SOURCE TEXT:
>>>

= Listed buildings in Alderwasley =

Alderwasley is a civil parish in the Amber Valley district of Derbyshire, England. The parish contains 16 listed buildings that are recorded in the National Heritage List for England. All the listed buildings are designated at Grade II, the lowest of the three grades, which is applied to "buildings of national importance and special interest". The parish contains the village of Alderwasley and the surrounding countryside. The listed buildings consist of houses and associated structures, farmhouses, a country house converted into a school, a church and a former chapel, a public house, a road bridge, a milestone, a former toll house, and a war memorial.

<<<

DATA SECTION:
>>>

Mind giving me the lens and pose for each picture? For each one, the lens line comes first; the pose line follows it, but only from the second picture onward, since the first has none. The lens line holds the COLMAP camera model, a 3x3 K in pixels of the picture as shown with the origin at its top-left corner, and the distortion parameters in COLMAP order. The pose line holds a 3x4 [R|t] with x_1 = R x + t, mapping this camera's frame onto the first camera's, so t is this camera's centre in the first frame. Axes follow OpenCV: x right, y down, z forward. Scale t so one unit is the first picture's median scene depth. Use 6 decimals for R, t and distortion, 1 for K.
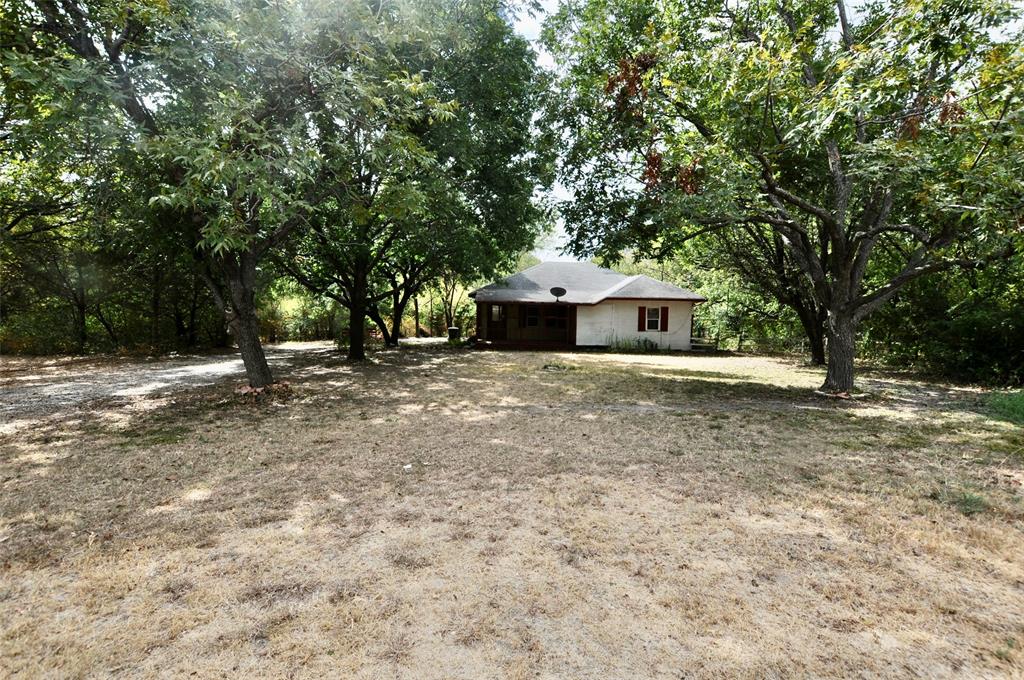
lens RADIAL K [[450.9, 0, 510.5], [0, 450.9, 339.8], [0, 0, 1]] dist [-0.032741, 0.002451]
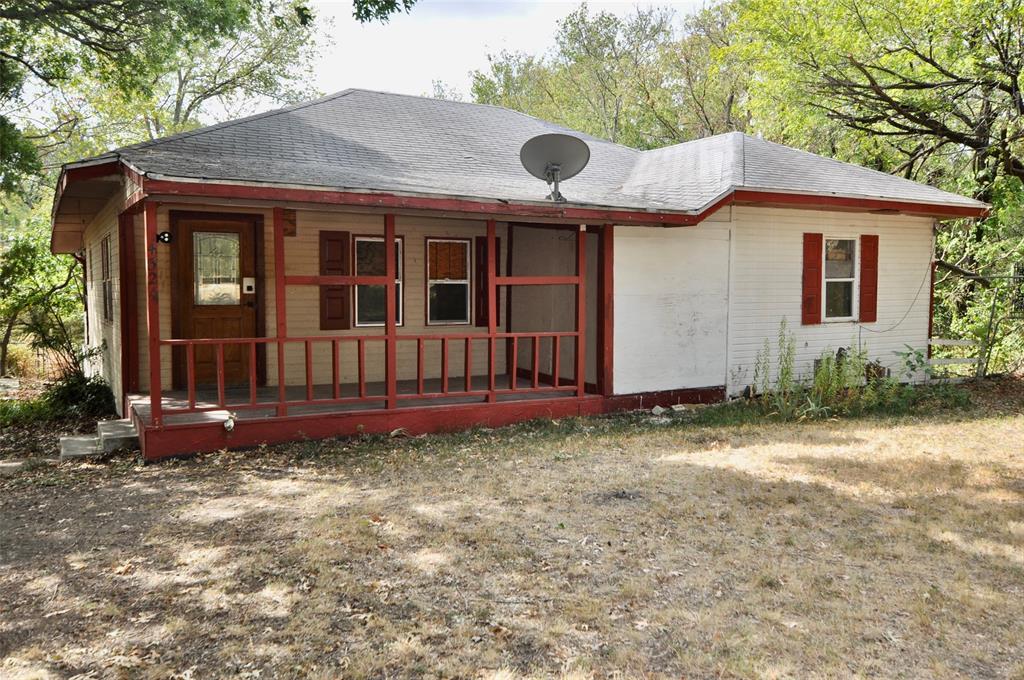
lens RADIAL K [[836.1, 0, 511.9], [0, 836.1, 339.1], [0, 0, 1]] dist [-0.028101, -0.001060]
pose [[0.890702, -0.044256, 0.452429, -0.094870], [0.050642, 0.998715, -0.002006, -0.018359], [-0.451758, 0.024699, 0.891798, 0.636082]]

<<<

PROBLEM DETAILS: Copy word for word the part of the Alderwasley listed-buildings passage that opens with "Alderwasley is a" and runs through "a war memorial.".

TASK SOLUTION:
Alderwasley is a civil parish in the Amber Valley district of Derbyshire, England. The parish contains 16 listed buildings that are recorded in the National Heritage List for England. All the listed buildings are designated at Grade II, the lowest of the three grades, which is applied to "buildings of national importance and special interest". The parish contains the village of Alderwasley and the surrounding countryside. The listed buildings consist of houses and associated structures, farmhouses, a country house converted into a school, a church and a former chapel, a public house, a road bridge, a milestone, a former toll house, and a war memorial.